Table 3 The training time of the seven deep learning models on the six datasets

Overall, the above comprehensive comparisons further illustrate that the MobileNets achieves better retrieval performance than other deep learning models while being smaller training time.

Exploiting low dimensional features from the fine-tuning MobileNets

To exploit low dimensional representations from the fine-tuning MobileNets, we conduct several experiments with different dimensions. Table 4 shows the results of different dimensions of the fine-tuning MobileNets. It can be seen that the best low dimensions of the fine-tuning MobileNets are 32. Specifically, the maximum improvement of the mAP value is 11.56% compared with the mAP of the original MobileNets. Besides, the result of 16, 64 and 128 dimensions are very close to the results of 32 dimensions.

Table 4 The results of different dimensions of the fine-tuning MobileNets

To prove that the precision of the top retrieval results was not sacrificed in the fine-tuning MobileNets, we take VGoogle dataset for example and give its different dimensions’ results of precisions at top 5,10,20,50,100 and 1000 in Table 5. We can see that 32 dimensions of the fine-tuning MobileNets also achieve the best performance at top 5,10,20,50,100 and 1000 results, while it only takes around 2 min longer than the original MobileNets (as shown in Fig. 3).
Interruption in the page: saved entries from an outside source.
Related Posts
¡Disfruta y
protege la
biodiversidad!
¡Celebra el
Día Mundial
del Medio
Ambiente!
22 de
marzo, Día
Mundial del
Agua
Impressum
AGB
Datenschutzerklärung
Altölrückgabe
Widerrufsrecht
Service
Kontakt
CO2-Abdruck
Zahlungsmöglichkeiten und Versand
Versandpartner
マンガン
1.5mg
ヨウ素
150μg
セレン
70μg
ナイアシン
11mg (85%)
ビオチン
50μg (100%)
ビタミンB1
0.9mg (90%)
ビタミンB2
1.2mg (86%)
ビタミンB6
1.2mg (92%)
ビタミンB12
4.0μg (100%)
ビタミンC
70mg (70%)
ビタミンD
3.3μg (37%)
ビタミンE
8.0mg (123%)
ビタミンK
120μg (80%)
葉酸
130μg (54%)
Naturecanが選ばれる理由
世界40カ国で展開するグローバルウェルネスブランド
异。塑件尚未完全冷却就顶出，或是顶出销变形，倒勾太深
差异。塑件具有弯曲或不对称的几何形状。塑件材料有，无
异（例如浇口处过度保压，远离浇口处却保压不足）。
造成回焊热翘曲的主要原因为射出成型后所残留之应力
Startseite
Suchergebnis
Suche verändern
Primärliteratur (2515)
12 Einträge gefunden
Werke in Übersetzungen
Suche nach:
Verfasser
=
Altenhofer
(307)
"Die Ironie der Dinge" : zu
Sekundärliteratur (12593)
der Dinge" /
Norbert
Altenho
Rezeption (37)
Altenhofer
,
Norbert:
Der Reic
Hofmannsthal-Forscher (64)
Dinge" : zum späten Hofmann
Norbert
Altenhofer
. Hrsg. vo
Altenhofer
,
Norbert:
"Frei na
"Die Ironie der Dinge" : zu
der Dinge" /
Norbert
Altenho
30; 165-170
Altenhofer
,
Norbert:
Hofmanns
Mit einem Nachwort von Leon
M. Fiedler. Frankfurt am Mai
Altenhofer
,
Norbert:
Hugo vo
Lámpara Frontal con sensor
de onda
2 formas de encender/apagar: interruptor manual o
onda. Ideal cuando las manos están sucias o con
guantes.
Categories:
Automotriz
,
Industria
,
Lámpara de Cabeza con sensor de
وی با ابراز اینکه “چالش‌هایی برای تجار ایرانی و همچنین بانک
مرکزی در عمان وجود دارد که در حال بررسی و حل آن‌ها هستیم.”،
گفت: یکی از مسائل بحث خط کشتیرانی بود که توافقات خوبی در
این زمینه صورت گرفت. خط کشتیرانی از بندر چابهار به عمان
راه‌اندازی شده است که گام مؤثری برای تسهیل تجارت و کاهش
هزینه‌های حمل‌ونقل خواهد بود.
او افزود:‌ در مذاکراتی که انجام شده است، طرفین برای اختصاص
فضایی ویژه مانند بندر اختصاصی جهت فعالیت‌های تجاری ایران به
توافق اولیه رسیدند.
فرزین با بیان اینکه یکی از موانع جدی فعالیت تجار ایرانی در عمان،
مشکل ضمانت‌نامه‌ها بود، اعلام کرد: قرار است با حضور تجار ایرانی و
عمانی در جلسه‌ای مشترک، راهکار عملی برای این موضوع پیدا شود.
Table 5 Different dimensions’ precisions at top 5,10,20,50,100 and 1000 on VGoogle dataset
Fig. 3
figure 3

Training time of different dimensions of the fine-tuning MobileNets on VGoogle dataset

Besides, we also adopt the PCA method to compress the high dimensional features from the original MobileNets into 32 dimensions for comparisons. Table 6 shows the results of 32 dimensions of the fine-tuning MobileNets and PCA-based method. It can be seen that the fine-tuning MobileNets offers a slightly better performance than PCA-based method and the maximum improvement of the mAP value is 9.8%.

Table 6 The results of 32 dimensions of the fine-tuning MobileNets and PCA-based method

Conclusions

In this paper, we examine the retrieval performance of the MobileNets model and fine-tune it by changing the dimensions of the final fully connected layer to learn low dimensional representations for CBRSIR. Experimental results indicate that the MobileNets outperforms other commonly used CNN models in term of retrieval accuracy and training speed. It also can be concluded that 32-dimensional features of the fine-tuning MobileNets achieves better retrieval performance compared with the original MobileNets and PCA compression method. Our future work will concentrate on exploiting low dimensional features from other MobileNets models and exploring their applications in multilabel remote sensing image retrieval.